*Description of the task*: Beginning with the line that includes "font-size: 11px ->" and ending with the last line of the entries below, set down each line exactly; include no pictures.

*Record set*:
⟨
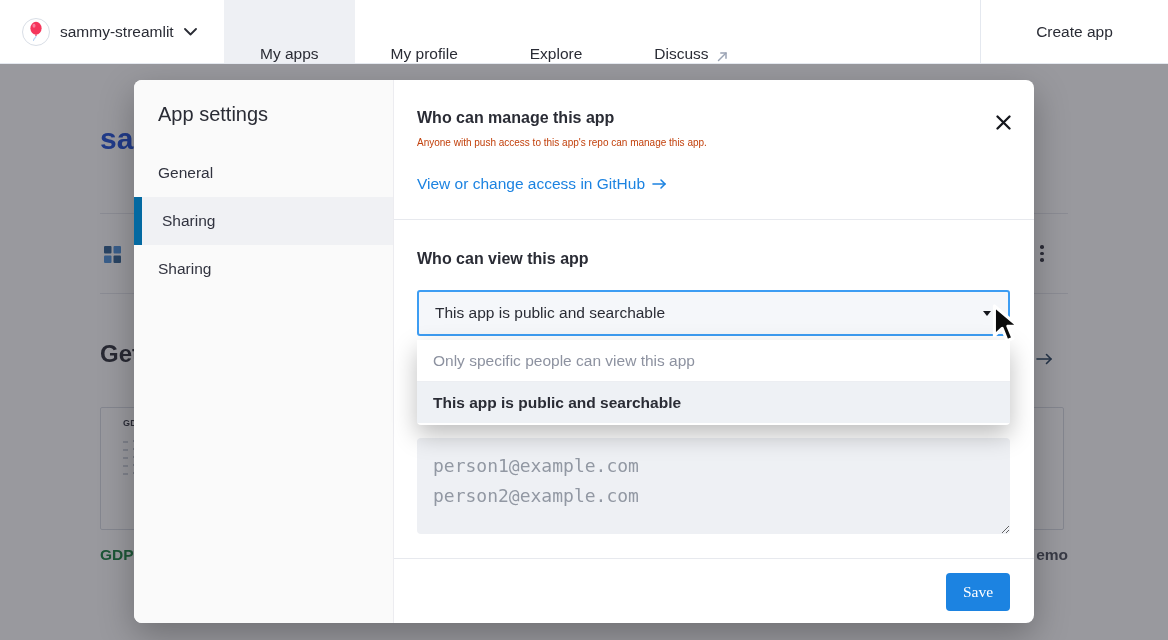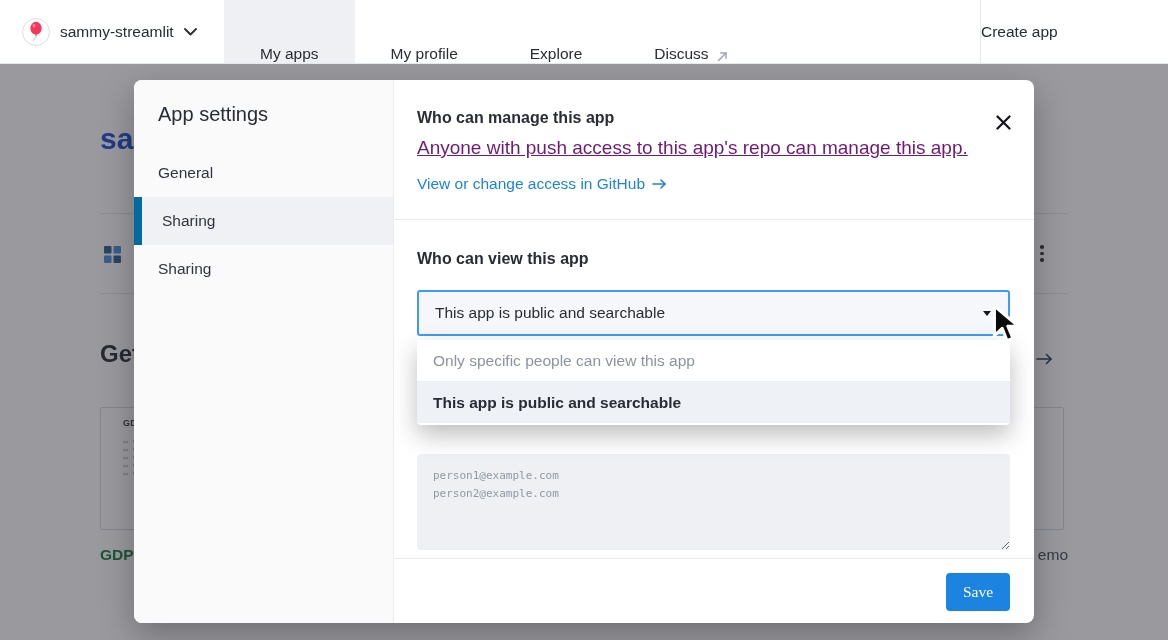"Create app" .nav-right { justify-content: flex-start -> center }
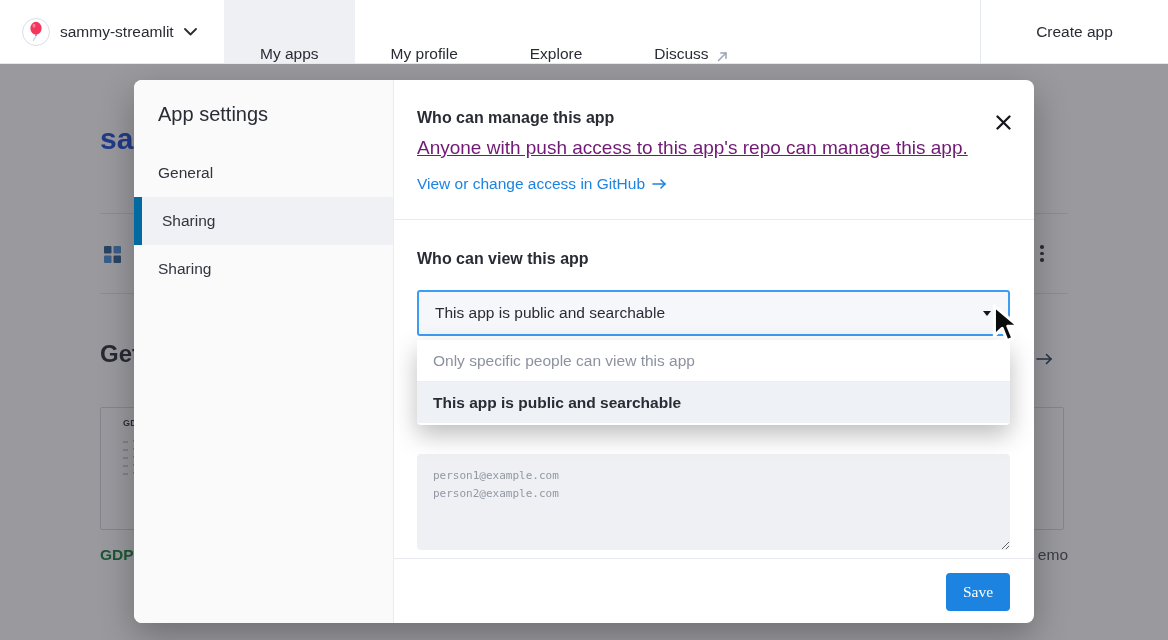"Anyone with push access to" .manage-desc { color: #701a75 -> #c2410c; font-size: 19px -> 10px; text-decoration: underline -> none }
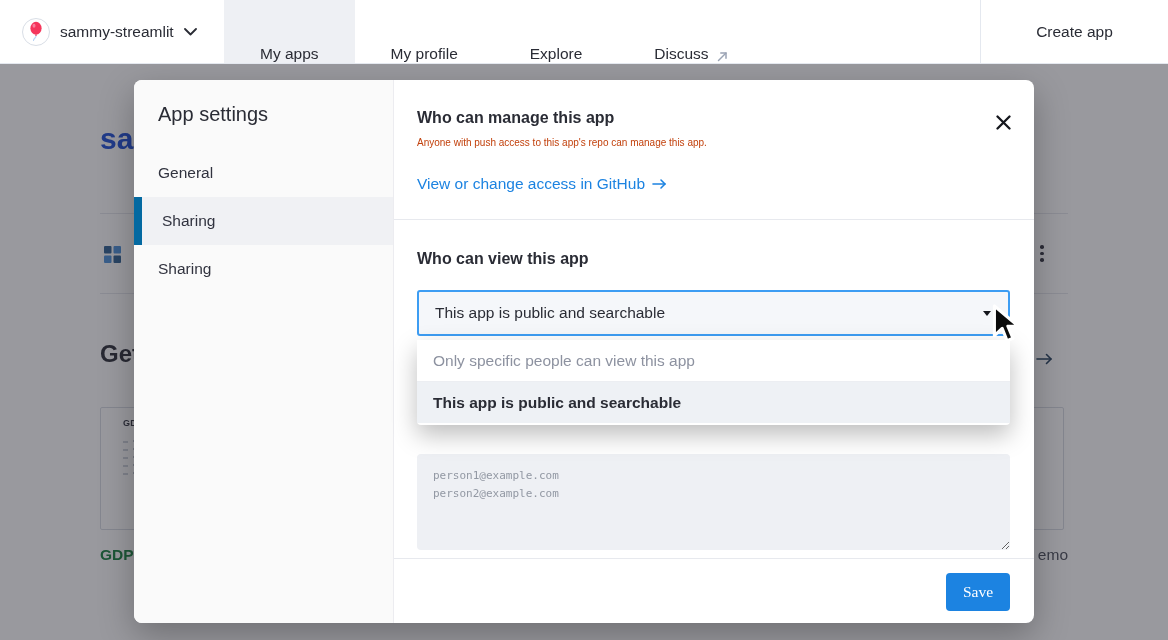"person1@example.com" .invite-textarea { font-size: 11px -> 18px; top: 374px -> 358px }
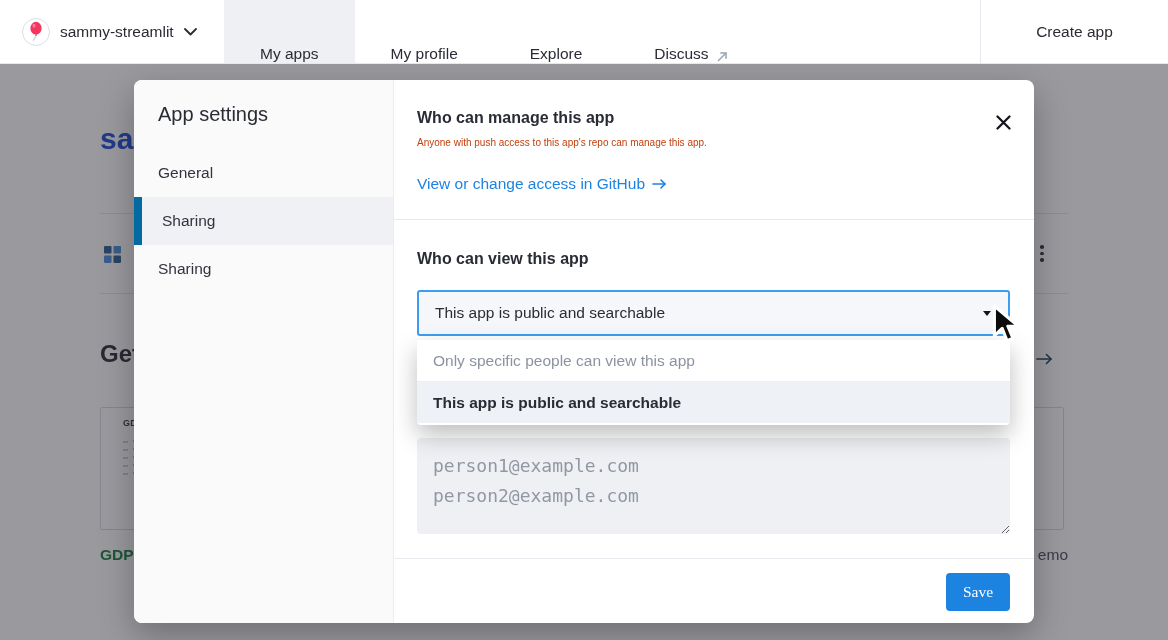"emo" .card-caption.right { font-weight: 400 -> 700 }
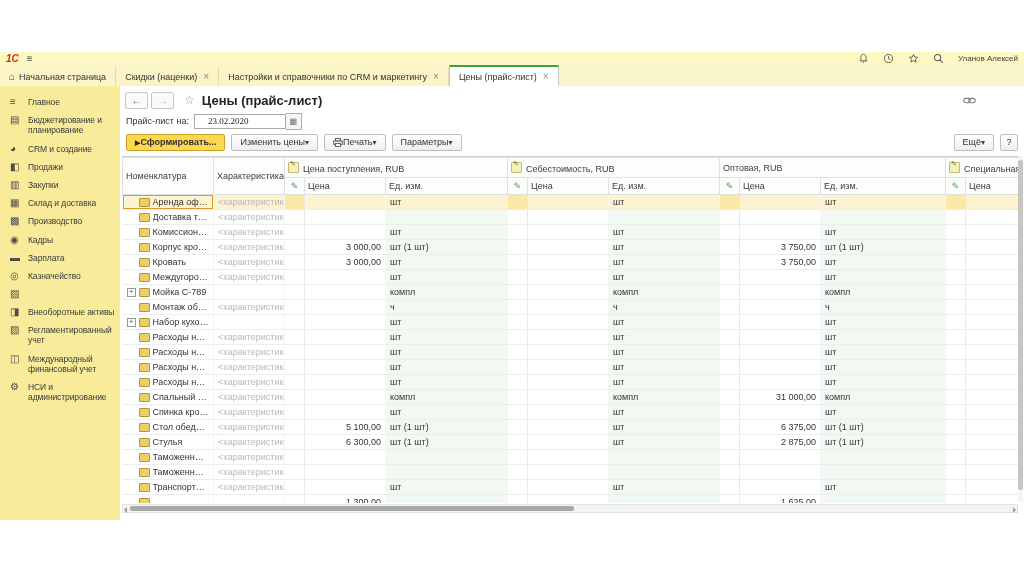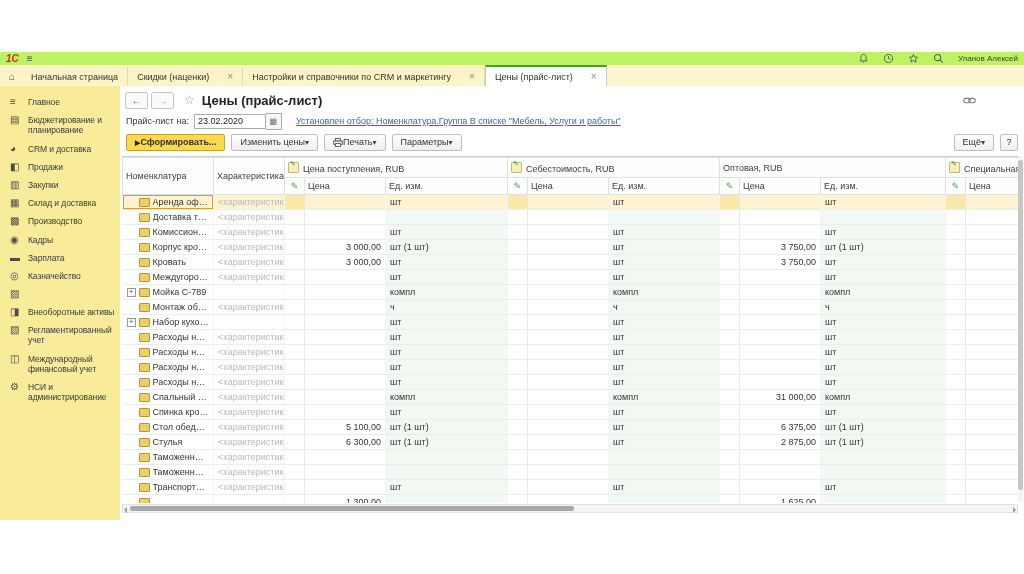"1С" .titlebar { background: #bef264 -> #fef9c3 }
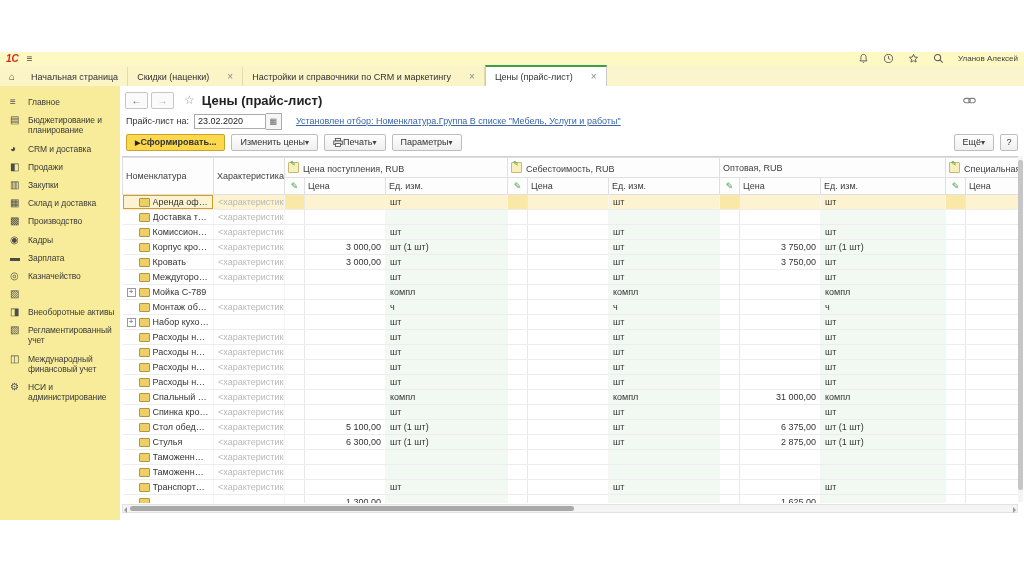"Начальная страница" .tab { gap: 16px -> 4px }
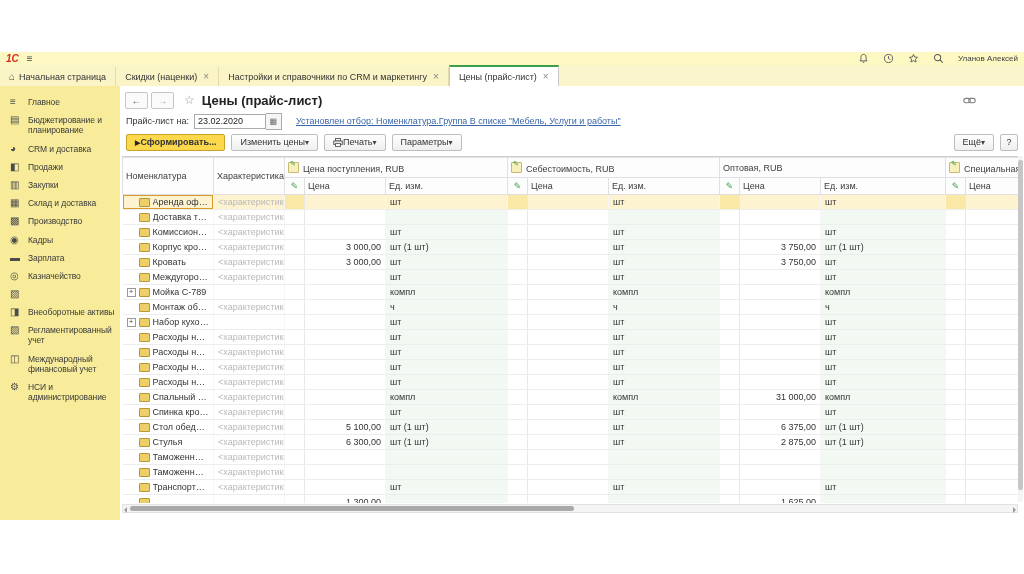"23.02.2020" .datebox { font-family: Liberation Sans, sans-serif -> Liberation Serif, serif; padding: 0 3px -> 0 13px }
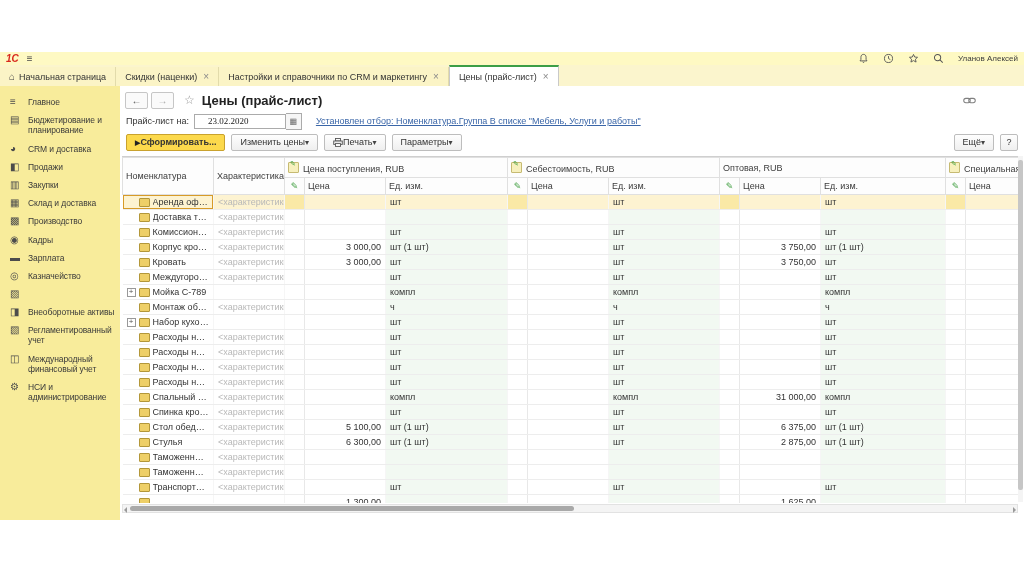"Установлен отбор: Номенклатура.Группа В" span.filterlink { html: <span>Установлен отбор: Номенклатура.Группа В списке "Мебель, Услуги и работы"</span> -> none }
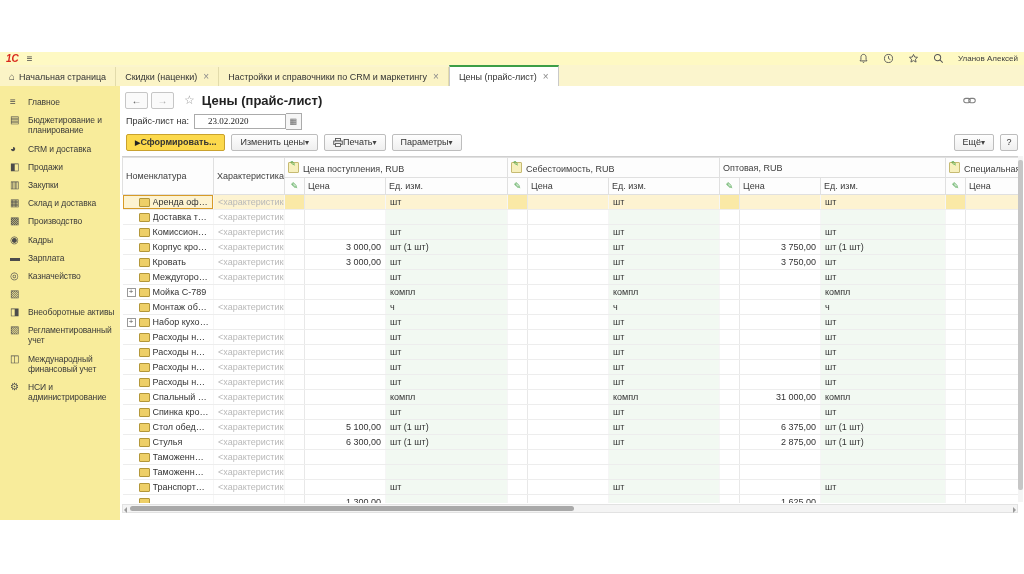"CRM и доставка" span { text: доставка -> создание }
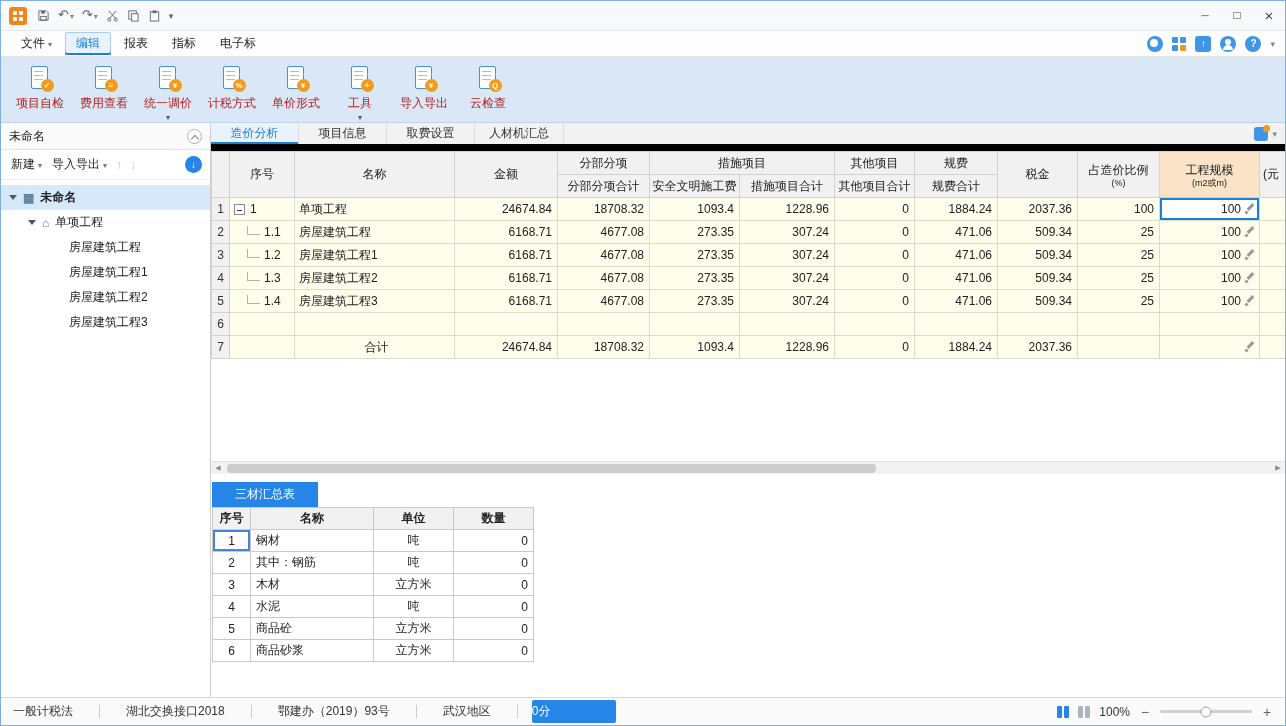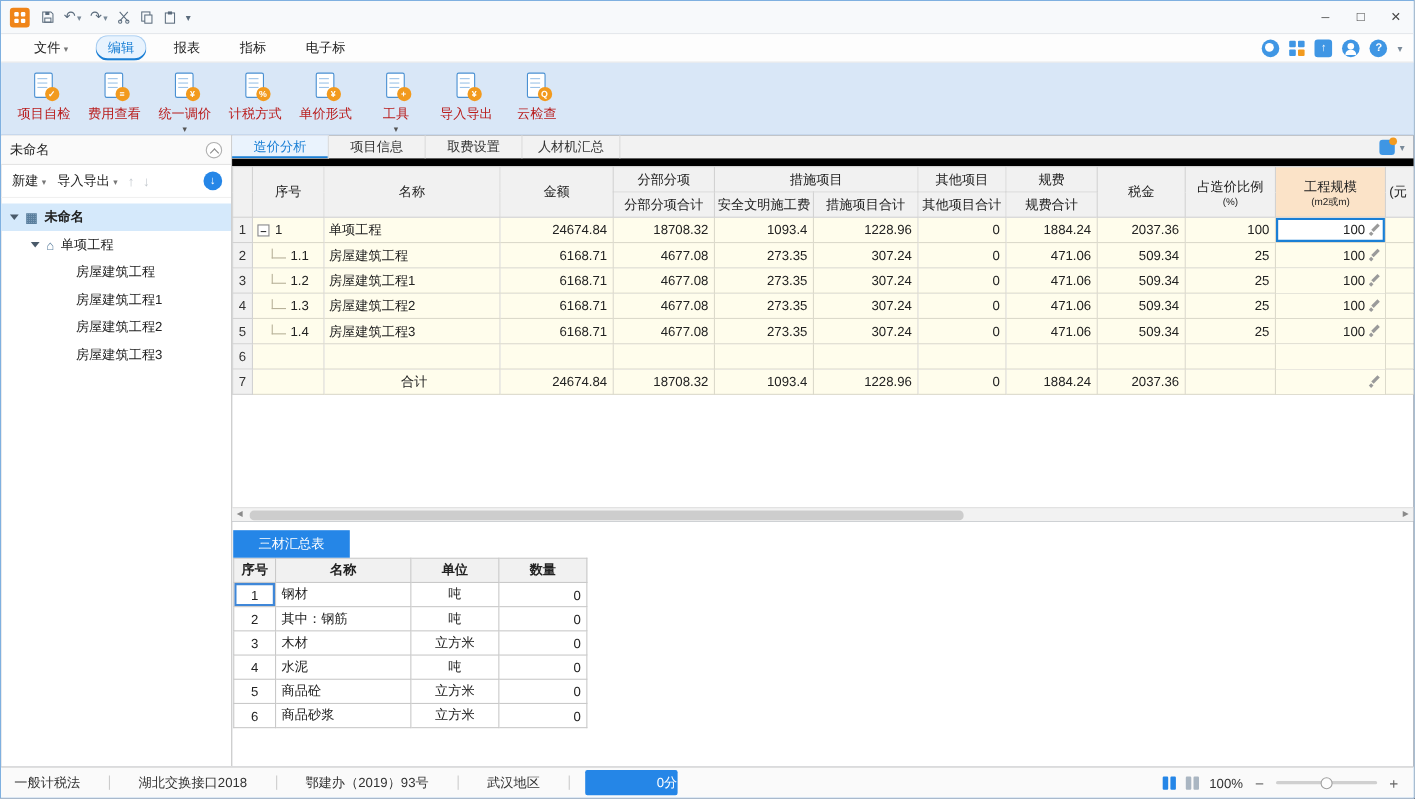"文件" .menubar { gap: 14px -> 2px; padding-left: 19px -> 9px }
⟩
*Expected answer*:
"person1@example.com" .invite-textarea { font-size: 11px -> 18px; top: 374px -> 358px }
"emo" .card-caption.right { font-weight: 400 -> 700 }
"1С" .titlebar { background: #bef264 -> #fef9c3 }
"Начальная страница" .tab { gap: 16px -> 4px }
"23.02.2020" .datebox { font-family: Liberation Sans, sans-serif -> Liberation Serif, serif; padding: 0 3px -> 0 13px }
"Установлен отбор: Номенклатура.Группа В" span.filterlink { html: <span>Установлен отбор: Номенклатура.Группа В списке "Мебель, Услуги и работы"</span> -> none }
"CRM и доставка" span { text: доставка -> создание }
"文件" .menubar { gap: 14px -> 2px; padding-left: 19px -> 9px }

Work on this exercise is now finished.